Optional. Message to be shown to the user, e.g. if the translation was unsuccessful or if confidence is low.

Interval

JSON representation
{
  "startTime": string,
  "endTime": string
}
Fields
startTime

string (Timestamp format)

Optional. Inclusive start of the interval.

If specified, a Timestamp matching this interval will have to be the same or after the start.

Uses RFC 3339, where generated output will always be Z-normalized and use 0, 3, 6 or 9 fractional digits. Offsets other than "Z" are also accepted. Examples: "2014-10-02T15:01:23Z", "2014-10-02T15:01:23.045123456Z" or "2014-10-02T15:01:23+05:30".

endTime

string (Timestamp format)

Optional. Exclusive end of the interval.

If specified, a Timestamp matching this interval will have to be before the end.

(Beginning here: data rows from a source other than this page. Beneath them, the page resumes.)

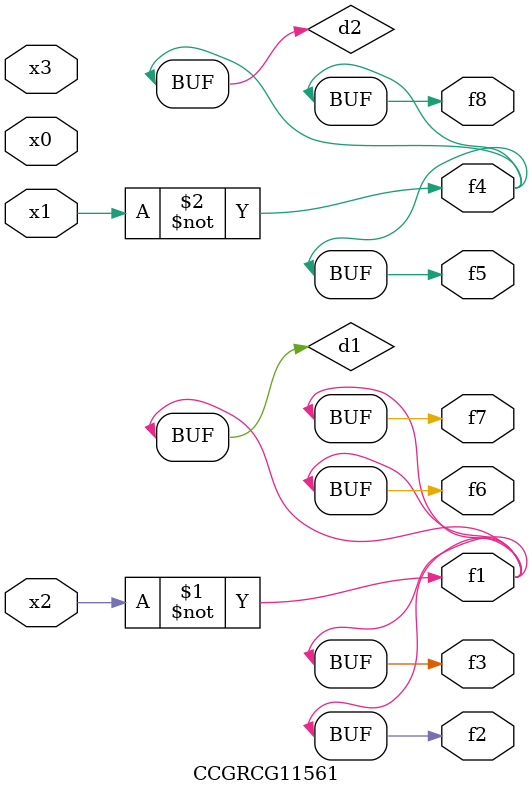
<source format=v>
module CCGRCG11561(
	input x0, x1, x2, x3,
	output f1, f2, f3, f4, f5, f6, f7, f8
);

	wire d1, d2;

	xnor (d1, x2);
	not (d2, x1);
	assign f1 = d1;
	assign f2 = d1;
	assign f3 = d1;
	assign f4 = d2;
	assign f5 = d2;
	assign f6 = d1;
	assign f7 = d1;
	assign f8 = d2;
endmodule

</source>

Uses RFC 3339, where generated output will always be Z-normalized and use 0, 3, 6 or 9 fractional digits. Offsets other than "Z" are also accepted. Examples: "2014-10-02T15:01:23Z", "2014-10-02T15:01:23.045123456Z" or "2014-10-02T15:01:23+05:30".

Timestamp

JSON representation
{
  "seconds": string,
  "nanos": integer
}
Fields
seconds

string (int64 format)

Represents seconds of UTC time since Unix epoch 1970-01-01T00:00:00Z. Must be between -62135596800 and 253402300799 inclusive (which corresponds to 0001-01-01T00:00:00Z to 9999-12-31T23:59:59Z).

nanos

integer

Non-negative fractions of a second at nanosecond resolution. This field is the nanosecond portion of the duration, not an alternative to seconds. Negative second values with fractions must still have non-negative nanos values that count forward in time. Must be between 0 and 999,999,999 inclusive.